Reproduce the entries word for word but drop every picture.

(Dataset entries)
• • • • •
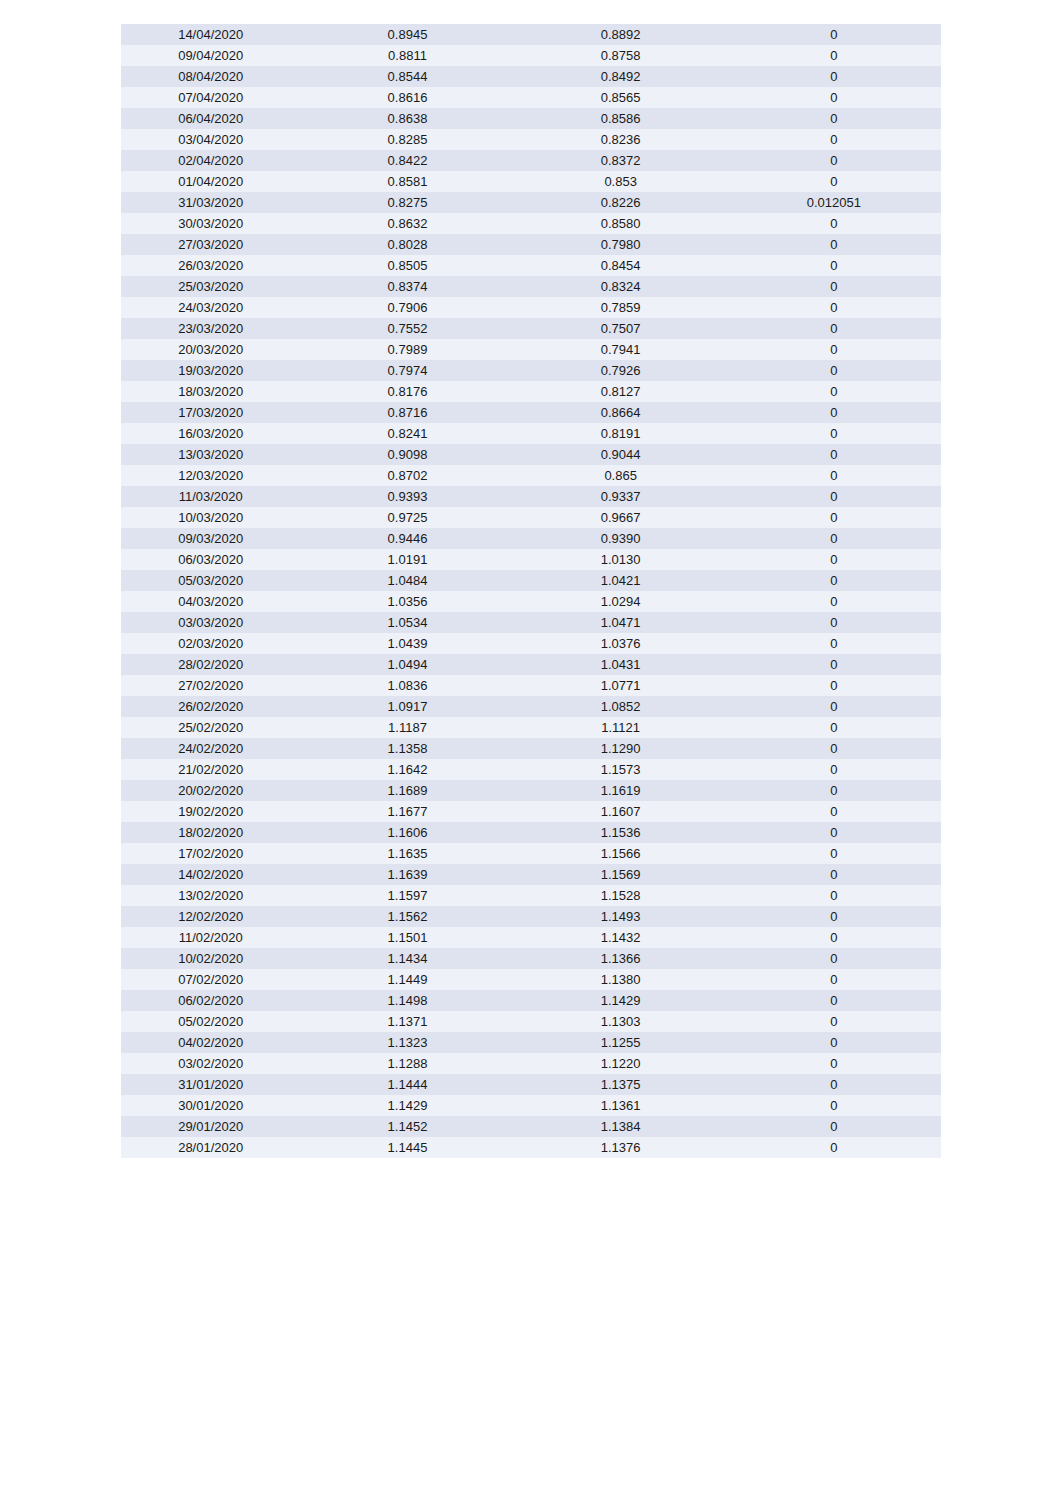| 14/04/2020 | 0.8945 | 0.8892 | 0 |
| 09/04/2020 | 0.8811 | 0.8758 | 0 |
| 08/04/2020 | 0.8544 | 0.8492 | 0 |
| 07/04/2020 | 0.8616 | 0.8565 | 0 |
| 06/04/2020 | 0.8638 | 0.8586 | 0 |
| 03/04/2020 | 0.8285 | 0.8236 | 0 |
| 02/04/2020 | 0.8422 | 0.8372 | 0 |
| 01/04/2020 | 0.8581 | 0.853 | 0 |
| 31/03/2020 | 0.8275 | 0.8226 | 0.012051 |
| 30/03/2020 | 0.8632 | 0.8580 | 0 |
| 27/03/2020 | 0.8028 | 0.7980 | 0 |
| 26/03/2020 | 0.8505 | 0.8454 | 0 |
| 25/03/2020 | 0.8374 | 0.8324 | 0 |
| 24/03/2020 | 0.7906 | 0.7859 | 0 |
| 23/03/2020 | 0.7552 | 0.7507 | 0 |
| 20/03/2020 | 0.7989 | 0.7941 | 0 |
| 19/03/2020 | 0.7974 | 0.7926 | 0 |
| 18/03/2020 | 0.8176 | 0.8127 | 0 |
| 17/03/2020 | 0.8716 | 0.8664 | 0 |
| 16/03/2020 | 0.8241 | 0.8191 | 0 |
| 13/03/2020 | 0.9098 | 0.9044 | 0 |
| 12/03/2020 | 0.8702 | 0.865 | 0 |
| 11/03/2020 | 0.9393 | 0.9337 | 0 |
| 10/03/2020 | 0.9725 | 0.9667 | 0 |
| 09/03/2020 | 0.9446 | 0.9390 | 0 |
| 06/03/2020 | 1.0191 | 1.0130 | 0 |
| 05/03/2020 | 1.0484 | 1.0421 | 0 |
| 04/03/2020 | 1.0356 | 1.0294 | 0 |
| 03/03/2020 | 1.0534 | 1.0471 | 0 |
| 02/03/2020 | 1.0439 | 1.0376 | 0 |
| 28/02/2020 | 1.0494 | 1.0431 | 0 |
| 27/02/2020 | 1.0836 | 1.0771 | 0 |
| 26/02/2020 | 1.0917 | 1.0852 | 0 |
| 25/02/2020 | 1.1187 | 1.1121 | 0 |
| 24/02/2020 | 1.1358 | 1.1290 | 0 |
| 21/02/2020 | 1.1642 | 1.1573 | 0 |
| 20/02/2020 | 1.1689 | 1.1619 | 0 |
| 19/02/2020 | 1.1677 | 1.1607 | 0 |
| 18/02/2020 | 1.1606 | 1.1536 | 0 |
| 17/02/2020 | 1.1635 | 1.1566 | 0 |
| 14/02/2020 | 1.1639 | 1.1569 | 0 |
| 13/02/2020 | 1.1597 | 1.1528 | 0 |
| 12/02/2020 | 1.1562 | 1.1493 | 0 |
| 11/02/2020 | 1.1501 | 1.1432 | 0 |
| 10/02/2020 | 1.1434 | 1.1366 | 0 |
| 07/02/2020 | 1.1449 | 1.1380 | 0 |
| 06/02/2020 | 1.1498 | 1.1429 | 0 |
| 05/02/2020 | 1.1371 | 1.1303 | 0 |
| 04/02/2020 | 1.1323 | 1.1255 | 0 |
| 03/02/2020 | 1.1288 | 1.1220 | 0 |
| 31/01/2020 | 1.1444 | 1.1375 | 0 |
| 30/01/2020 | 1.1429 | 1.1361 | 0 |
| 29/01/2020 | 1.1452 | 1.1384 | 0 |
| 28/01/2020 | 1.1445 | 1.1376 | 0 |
• • • • •
**ANSWER SPACE**
| 14/04/2020 | 0.8945 | 0.8892 | 0 |
| 09/04/2020 | 0.8811 | 0.8758 | 0 |
| 08/04/2020 | 0.8544 | 0.8492 | 0 |
| 07/04/2020 | 0.8616 | 0.8565 | 0 |
| 06/04/2020 | 0.8638 | 0.8586 | 0 |
| 03/04/2020 | 0.8285 | 0.8236 | 0 |
| 02/04/2020 | 0.8422 | 0.8372 | 0 |
| 01/04/2020 | 0.8581 | 0.853 | 0 |
| 31/03/2020 | 0.8275 | 0.8226 | 0.012051 |
| 30/03/2020 | 0.8632 | 0.8580 | 0 |
| 27/03/2020 | 0.8028 | 0.7980 | 0 |
| 26/03/2020 | 0.8505 | 0.8454 | 0 |
| 25/03/2020 | 0.8374 | 0.8324 | 0 |
| 24/03/2020 | 0.7906 | 0.7859 | 0 |
| 23/03/2020 | 0.7552 | 0.7507 | 0 |
| 20/03/2020 | 0.7989 | 0.7941 | 0 |
| 19/03/2020 | 0.7974 | 0.7926 | 0 |
| 18/03/2020 | 0.8176 | 0.8127 | 0 |
| 17/03/2020 | 0.8716 | 0.8664 | 0 |
| 16/03/2020 | 0.8241 | 0.8191 | 0 |
| 13/03/2020 | 0.9098 | 0.9044 | 0 |
| 12/03/2020 | 0.8702 | 0.865 | 0 |
| 11/03/2020 | 0.9393 | 0.9337 | 0 |
| 10/03/2020 | 0.9725 | 0.9667 | 0 |
| 09/03/2020 | 0.9446 | 0.9390 | 0 |
| 06/03/2020 | 1.0191 | 1.0130 | 0 |
| 05/03/2020 | 1.0484 | 1.0421 | 0 |
| 04/03/2020 | 1.0356 | 1.0294 | 0 |
| 03/03/2020 | 1.0534 | 1.0471 | 0 |
| 02/03/2020 | 1.0439 | 1.0376 | 0 |
| 28/02/2020 | 1.0494 | 1.0431 | 0 |
| 27/02/2020 | 1.0836 | 1.0771 | 0 |
| 26/02/2020 | 1.0917 | 1.0852 | 0 |
| 25/02/2020 | 1.1187 | 1.1121 | 0 |
| 24/02/2020 | 1.1358 | 1.1290 | 0 |
| 21/02/2020 | 1.1642 | 1.1573 | 0 |
| 20/02/2020 | 1.1689 | 1.1619 | 0 |
| 19/02/2020 | 1.1677 | 1.1607 | 0 |
| 18/02/2020 | 1.1606 | 1.1536 | 0 |
| 17/02/2020 | 1.1635 | 1.1566 | 0 |
| 14/02/2020 | 1.1639 | 1.1569 | 0 |
| 13/02/2020 | 1.1597 | 1.1528 | 0 |
| 12/02/2020 | 1.1562 | 1.1493 | 0 |
| 11/02/2020 | 1.1501 | 1.1432 | 0 |
| 10/02/2020 | 1.1434 | 1.1366 | 0 |
| 07/02/2020 | 1.1449 | 1.1380 | 0 |
| 06/02/2020 | 1.1498 | 1.1429 | 0 |
| 05/02/2020 | 1.1371 | 1.1303 | 0 |
| 04/02/2020 | 1.1323 | 1.1255 | 0 |
| 03/02/2020 | 1.1288 | 1.1220 | 0 |
| 31/01/2020 | 1.1444 | 1.1375 | 0 |
| 30/01/2020 | 1.1429 | 1.1361 | 0 |
| 29/01/2020 | 1.1452 | 1.1384 | 0 |
| 28/01/2020 | 1.1445 | 1.1376 | 0 |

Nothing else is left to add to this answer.